━━━━━ Цитируемый текст

Уже неделю длится украинская операция в Курской области РФ. Но только в понедельник, 12 августа, президент Украины Владимир Зеленский признал, что ее проводят ВСУ. В Курской области вместе с украинскими военными сейчас находится уроженец Беларуси. Его подразделение — одно из тех, что брало в плен военнослужащих российской армии. Что знали россияне о готовящемся прорыве границы и как себя вели в первые дни? Каким образом действуют спустя неделю и может ли на помощь Москве прийти Минск? «Зеркало» поговорило об этом с бойцом на условиях анонимности.
«После Авдеевки и Часова Яра здесь курорт»
— Вы следите за новостями? В первые дни операции Путину докладывали, что ситуация в Курской области «контролируемая». И только вчера российские власти публично озвучили, что ВСУ контролируют обширные территории региона. Как в вашем подразделении реагируют на эти новости?
— Честно говоря, я рад, что они так считают. Пускай дальше так будет! Я поддерживаю Путина! Да, всех уже выгнали из Курска, уже всех остановили, маленькие группы ДРГ разъе**ли, да. Пускай так дальше и думают. Я очень им за это благодарен. У нас все этому радуются.
— Как отреагировали бойцы в вашей бригаде, когда узнали, куда вы идете?
— С радостью великой! У нас есть ребята, которые отказываются ротироваться. Они хотят вперед идти.
— Можете сказать, насколько далеко от границы вы находитесь, не называя конкретную местность?
— Далеко. Но не настолько, насколько мы хотим.
— Насколько интенсивно у вас сейчас идет работа?
— Был момент, когда я больше двух суток не спал. Но мне и нашим ребятам есть с чем сравнивать: после Авдеевки и Часова Яра у нас здесь курорт. Понимаете, когда идет столкновение линия обороны на линию обороны — по сути, как молот и наковальня сталкиваются, — там уже вопрос, что сломается первым. А тут мы просто как нож сквозь масло прошли. И идем, идем, пока нет сопротивления. Мы не можем остановиться: пока наступаем, мы не даем шанс врагу очухаться и подготовиться к обороне. Этим мы и занимаемся — не даем россиянам возможности закрепиться.
«Нам ставили задачу избежать жертв среди мирного населения и преступлений»
— Вы проходили населенные пункты. Остаются ли там гражданские? Многие жалуются, что у россиян беда с эвакуацией.
— Честно — по всем населенным пунктам, которые мы проезжали, местных жителей я не видел. Может, они где-то и есть. Но мы же пролетаем их очень быстро, не ходим по домам.
— Вы встречали кого-то из местных? Как они на все реагируют?

━━━━━━━━━━
━━━━━ Строки данных

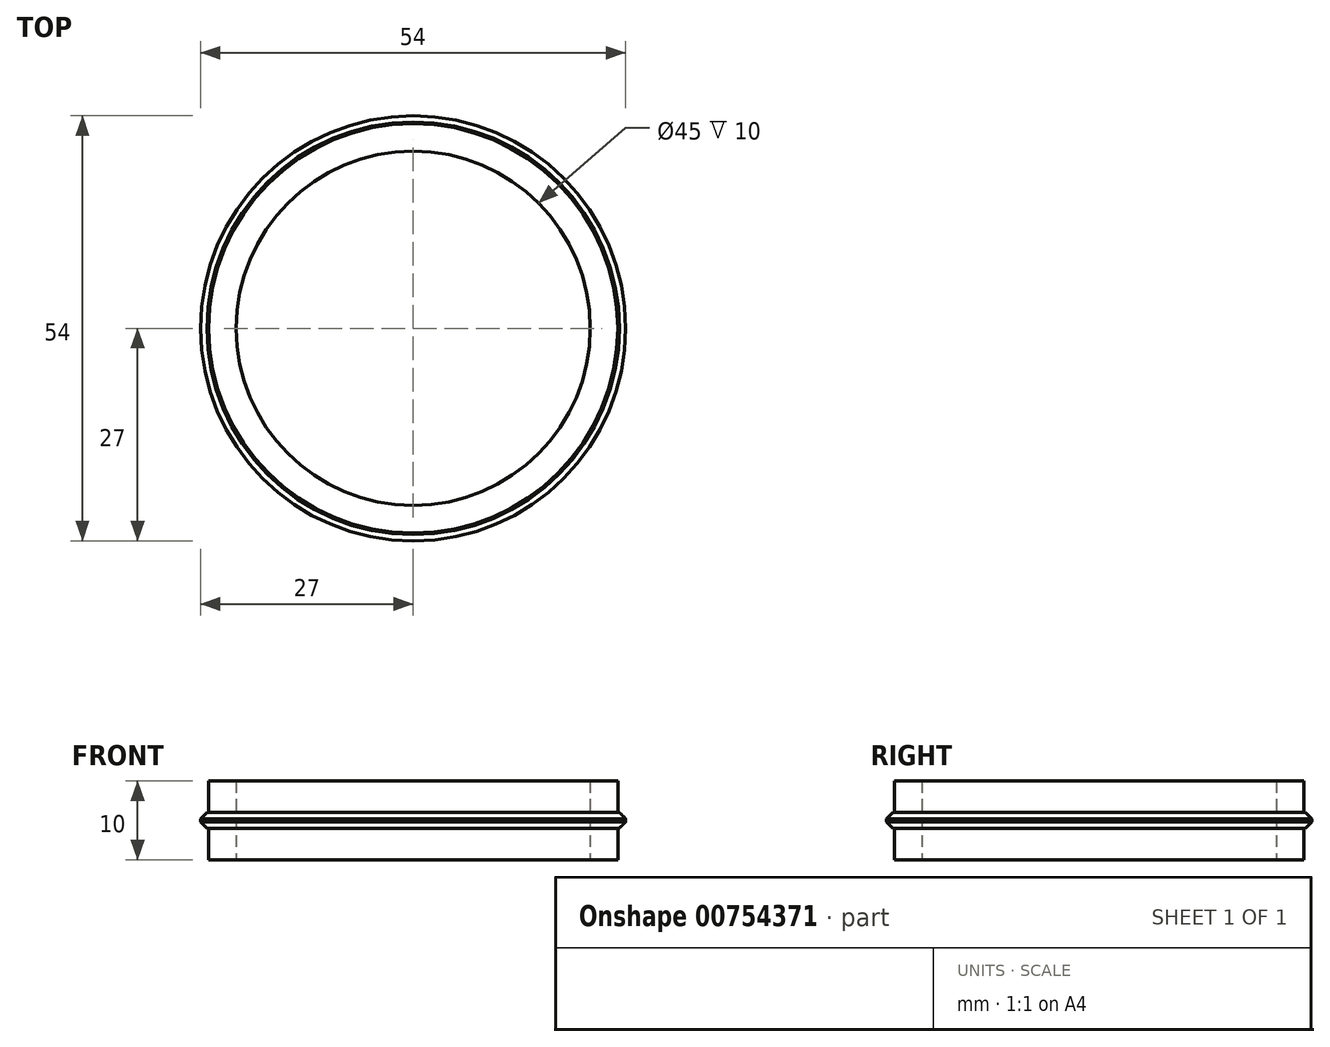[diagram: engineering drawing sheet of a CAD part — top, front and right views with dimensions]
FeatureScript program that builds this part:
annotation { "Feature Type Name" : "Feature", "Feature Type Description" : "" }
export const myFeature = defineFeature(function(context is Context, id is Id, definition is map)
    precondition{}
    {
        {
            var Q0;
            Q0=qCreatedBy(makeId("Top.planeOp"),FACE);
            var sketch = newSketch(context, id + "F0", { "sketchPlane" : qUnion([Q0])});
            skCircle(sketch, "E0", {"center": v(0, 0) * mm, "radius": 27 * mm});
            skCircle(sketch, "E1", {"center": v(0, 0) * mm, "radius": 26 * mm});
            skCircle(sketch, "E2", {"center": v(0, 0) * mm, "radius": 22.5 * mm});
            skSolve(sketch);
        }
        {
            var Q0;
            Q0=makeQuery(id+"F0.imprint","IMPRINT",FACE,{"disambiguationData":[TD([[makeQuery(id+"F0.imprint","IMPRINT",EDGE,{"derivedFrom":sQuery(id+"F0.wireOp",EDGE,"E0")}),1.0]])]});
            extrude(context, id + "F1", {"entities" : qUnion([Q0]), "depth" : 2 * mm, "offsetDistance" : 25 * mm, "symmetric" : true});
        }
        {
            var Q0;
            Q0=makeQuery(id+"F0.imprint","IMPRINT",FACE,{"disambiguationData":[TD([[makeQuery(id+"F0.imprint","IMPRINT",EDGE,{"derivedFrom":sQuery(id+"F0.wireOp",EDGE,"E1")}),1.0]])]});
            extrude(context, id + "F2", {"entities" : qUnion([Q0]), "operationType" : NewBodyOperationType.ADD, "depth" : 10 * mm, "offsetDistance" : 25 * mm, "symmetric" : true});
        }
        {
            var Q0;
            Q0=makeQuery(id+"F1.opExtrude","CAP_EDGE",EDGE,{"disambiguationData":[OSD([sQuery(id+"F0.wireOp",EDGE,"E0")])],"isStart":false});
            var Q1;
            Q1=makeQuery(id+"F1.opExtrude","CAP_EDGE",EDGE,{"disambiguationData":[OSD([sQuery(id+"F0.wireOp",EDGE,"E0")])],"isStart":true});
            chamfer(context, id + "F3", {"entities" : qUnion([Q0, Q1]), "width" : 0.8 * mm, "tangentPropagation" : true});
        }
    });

━━━━━━━━━━
━━━━━ Строки данных

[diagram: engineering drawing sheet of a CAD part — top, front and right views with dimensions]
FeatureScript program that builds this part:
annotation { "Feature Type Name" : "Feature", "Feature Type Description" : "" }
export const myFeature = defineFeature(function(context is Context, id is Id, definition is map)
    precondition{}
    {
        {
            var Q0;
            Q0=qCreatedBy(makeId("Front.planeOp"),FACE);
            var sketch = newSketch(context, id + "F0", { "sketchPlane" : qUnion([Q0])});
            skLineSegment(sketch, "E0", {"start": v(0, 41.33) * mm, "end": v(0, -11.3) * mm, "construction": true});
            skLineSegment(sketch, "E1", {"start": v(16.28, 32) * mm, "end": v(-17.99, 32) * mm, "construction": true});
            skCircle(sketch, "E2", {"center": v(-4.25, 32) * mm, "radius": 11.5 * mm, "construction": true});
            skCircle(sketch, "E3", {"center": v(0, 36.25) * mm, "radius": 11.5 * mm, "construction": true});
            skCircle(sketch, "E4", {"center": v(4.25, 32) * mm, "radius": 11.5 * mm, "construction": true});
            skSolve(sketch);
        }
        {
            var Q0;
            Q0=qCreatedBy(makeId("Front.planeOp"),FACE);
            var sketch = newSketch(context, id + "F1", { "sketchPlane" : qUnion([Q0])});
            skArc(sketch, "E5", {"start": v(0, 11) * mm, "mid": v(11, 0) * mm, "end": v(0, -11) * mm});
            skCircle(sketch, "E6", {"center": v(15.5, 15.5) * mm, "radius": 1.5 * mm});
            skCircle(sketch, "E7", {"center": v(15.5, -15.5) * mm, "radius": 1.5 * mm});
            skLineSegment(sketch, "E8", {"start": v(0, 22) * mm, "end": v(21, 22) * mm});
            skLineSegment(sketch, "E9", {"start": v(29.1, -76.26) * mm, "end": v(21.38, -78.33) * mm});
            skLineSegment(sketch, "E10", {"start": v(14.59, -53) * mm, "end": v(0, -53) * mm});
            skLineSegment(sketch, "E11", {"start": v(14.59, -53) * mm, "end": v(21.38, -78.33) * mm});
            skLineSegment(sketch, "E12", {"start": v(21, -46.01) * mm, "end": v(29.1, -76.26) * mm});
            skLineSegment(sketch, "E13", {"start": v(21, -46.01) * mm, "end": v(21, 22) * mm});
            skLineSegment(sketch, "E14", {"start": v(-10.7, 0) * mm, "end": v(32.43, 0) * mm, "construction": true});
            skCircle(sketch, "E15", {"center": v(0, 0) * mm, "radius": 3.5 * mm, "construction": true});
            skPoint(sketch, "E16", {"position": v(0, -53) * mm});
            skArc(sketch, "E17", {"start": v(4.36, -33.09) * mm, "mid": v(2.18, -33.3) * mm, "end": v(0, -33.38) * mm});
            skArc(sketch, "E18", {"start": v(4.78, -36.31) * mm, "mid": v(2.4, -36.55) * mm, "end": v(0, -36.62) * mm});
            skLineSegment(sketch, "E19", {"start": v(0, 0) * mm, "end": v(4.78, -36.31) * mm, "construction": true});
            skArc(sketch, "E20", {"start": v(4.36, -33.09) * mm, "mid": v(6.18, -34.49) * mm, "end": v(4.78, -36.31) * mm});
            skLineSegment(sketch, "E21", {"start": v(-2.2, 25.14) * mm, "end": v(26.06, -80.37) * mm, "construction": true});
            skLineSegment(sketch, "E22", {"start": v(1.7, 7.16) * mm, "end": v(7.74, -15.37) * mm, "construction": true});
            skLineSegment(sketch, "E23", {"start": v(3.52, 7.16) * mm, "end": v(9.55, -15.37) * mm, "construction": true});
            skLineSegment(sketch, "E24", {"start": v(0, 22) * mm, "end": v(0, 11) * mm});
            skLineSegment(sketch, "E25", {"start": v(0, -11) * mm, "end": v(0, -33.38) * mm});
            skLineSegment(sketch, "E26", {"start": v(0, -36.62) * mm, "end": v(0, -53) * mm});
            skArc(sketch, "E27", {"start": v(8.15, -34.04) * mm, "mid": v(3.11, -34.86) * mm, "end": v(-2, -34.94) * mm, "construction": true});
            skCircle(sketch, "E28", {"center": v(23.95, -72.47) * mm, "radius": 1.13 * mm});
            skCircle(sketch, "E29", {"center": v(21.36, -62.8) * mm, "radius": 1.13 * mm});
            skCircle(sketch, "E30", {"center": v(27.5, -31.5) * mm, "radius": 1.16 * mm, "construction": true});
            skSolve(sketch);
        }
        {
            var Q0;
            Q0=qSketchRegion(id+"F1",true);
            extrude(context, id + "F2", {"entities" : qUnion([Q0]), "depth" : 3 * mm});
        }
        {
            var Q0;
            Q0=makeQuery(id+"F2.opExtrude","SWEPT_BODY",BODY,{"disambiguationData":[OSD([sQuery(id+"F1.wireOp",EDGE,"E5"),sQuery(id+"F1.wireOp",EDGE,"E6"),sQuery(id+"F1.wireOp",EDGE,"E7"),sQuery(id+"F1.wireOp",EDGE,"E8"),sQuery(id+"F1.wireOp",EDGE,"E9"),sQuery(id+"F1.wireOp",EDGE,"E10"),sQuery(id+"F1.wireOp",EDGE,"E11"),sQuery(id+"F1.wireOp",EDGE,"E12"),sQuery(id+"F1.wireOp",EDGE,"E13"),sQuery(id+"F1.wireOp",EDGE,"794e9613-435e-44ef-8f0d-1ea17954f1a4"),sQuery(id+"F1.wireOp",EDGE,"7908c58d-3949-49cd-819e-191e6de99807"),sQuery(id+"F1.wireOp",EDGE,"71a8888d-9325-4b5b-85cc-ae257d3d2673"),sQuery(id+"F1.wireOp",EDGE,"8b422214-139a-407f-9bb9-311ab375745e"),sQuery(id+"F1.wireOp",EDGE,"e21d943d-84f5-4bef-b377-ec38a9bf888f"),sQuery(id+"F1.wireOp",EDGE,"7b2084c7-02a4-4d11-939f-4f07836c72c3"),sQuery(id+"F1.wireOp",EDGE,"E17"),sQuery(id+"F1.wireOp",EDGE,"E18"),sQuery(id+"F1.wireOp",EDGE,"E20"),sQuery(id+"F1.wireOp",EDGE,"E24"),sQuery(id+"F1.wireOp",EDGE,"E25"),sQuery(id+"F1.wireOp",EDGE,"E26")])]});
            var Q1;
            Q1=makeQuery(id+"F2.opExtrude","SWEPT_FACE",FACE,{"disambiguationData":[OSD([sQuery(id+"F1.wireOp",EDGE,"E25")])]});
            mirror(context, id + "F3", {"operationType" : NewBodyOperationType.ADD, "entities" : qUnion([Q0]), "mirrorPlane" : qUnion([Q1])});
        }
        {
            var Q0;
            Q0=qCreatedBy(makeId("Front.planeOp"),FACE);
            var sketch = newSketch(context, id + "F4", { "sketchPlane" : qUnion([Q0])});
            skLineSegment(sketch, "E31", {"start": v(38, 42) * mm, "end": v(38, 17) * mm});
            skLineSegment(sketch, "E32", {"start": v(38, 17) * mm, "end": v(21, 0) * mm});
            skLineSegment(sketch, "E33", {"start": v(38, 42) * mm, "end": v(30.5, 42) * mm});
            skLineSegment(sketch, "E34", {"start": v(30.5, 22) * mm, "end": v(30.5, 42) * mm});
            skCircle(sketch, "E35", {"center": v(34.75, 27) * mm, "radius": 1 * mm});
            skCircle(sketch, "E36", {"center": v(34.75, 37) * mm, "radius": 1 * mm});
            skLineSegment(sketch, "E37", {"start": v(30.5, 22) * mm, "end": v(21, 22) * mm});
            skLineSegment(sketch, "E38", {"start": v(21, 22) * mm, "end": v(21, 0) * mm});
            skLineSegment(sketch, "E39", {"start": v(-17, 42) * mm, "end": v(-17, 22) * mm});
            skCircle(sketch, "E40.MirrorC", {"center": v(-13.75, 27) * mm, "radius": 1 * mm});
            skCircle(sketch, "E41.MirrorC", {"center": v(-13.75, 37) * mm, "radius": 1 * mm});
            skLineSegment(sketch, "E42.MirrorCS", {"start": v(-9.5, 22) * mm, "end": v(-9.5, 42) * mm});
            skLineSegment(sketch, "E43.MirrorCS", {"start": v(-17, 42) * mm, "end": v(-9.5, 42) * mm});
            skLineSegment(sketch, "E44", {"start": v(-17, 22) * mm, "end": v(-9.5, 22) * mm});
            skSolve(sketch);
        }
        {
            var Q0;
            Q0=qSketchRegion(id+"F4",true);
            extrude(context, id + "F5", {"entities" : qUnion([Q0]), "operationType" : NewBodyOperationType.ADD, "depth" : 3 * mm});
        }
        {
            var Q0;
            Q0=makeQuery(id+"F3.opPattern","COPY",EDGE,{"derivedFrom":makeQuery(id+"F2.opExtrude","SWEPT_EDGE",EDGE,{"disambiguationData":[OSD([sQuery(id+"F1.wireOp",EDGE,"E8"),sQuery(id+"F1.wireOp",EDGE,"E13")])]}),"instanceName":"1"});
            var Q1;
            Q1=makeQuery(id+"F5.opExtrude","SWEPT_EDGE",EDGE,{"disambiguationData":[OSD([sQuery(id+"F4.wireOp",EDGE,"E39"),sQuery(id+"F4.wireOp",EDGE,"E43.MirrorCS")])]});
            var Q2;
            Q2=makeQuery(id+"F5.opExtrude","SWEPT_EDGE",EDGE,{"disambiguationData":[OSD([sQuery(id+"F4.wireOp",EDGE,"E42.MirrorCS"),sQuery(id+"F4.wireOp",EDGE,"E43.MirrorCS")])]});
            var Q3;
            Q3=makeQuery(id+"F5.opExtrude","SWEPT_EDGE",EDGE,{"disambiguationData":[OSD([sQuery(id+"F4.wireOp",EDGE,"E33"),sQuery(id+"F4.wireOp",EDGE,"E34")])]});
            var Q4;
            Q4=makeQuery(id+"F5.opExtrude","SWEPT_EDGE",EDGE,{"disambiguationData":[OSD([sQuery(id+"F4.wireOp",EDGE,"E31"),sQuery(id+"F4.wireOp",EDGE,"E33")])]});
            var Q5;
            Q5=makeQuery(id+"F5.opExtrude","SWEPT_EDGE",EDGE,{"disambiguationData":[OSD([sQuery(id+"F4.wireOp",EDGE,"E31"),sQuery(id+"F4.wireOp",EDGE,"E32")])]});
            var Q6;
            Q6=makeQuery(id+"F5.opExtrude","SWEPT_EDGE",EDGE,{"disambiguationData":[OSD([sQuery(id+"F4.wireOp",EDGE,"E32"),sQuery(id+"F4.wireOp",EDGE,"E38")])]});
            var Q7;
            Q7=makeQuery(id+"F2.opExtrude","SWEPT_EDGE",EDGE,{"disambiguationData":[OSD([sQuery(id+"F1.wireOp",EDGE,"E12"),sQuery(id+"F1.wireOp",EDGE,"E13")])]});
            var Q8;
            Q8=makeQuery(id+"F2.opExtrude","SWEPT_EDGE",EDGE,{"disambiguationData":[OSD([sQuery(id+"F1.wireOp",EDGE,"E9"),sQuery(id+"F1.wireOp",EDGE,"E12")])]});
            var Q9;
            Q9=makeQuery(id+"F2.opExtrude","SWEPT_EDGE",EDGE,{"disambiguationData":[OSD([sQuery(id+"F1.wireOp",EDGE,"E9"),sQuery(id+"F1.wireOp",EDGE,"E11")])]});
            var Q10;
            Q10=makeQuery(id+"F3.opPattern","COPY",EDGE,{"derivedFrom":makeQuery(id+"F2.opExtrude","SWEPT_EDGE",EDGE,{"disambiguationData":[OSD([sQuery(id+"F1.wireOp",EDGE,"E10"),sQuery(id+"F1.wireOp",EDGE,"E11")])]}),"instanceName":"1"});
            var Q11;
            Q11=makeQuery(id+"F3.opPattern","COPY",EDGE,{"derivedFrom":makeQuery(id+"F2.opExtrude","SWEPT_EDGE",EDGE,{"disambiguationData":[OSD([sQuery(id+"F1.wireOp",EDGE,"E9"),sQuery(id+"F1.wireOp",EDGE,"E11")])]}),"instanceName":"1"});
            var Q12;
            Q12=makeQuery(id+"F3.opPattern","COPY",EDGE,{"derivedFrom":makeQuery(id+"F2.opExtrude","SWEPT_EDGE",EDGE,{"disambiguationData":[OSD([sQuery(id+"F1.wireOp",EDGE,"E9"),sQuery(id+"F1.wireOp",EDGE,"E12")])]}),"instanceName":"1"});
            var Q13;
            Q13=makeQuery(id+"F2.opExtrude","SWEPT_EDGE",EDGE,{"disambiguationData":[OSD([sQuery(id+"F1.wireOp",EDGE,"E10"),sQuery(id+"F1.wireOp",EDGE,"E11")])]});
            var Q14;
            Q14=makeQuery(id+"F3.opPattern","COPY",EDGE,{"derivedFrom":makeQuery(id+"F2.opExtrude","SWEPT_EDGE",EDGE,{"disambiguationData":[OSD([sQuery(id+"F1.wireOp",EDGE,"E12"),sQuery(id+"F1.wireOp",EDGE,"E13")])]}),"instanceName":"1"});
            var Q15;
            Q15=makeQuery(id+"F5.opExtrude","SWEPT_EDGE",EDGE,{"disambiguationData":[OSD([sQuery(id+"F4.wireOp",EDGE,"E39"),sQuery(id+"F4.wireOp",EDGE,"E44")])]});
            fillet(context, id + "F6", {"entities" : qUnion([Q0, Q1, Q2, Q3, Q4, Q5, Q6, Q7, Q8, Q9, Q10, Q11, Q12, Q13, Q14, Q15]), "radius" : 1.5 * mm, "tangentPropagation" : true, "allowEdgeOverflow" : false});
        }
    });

━━━━━━━━━━

#### [Задачи]
a) Ответьте на вопросы по интервью с бойцом:
(i) В какой день Владимир Зеленский признал, что операцию в Курской области проводят ВСУ?
(ii) Сколько времени, по словам бойца, он однажды не спал?
(iii) После каких мест боец называет свое нынешнее положение «курортом»?
b) Соберите из записей все строки, где встречается слово «sketchPlane», с учетом регистра.
Записи никак не связаны с интервью.

#### [Ответы к задачам]
a)
(i) В понедельник, 12 августа.
(ii) Больше двух суток.
(iii) После Авдеевки и Часова Яра.

b)
            var sketch = newSketch(context, id + "F0", { "sketchPlane" : qUnion([Q0])});
            var sketch = newSketch(context, id + "F0", { "sketchPlane" : qUnion([Q0])});
            var sketch = newSketch(context, id + "F1", { "sketchPlane" : qUnion([Q0])});
            var sketch = newSketch(context, id + "F4", { "sketchPlane" : qUnion([Q0])});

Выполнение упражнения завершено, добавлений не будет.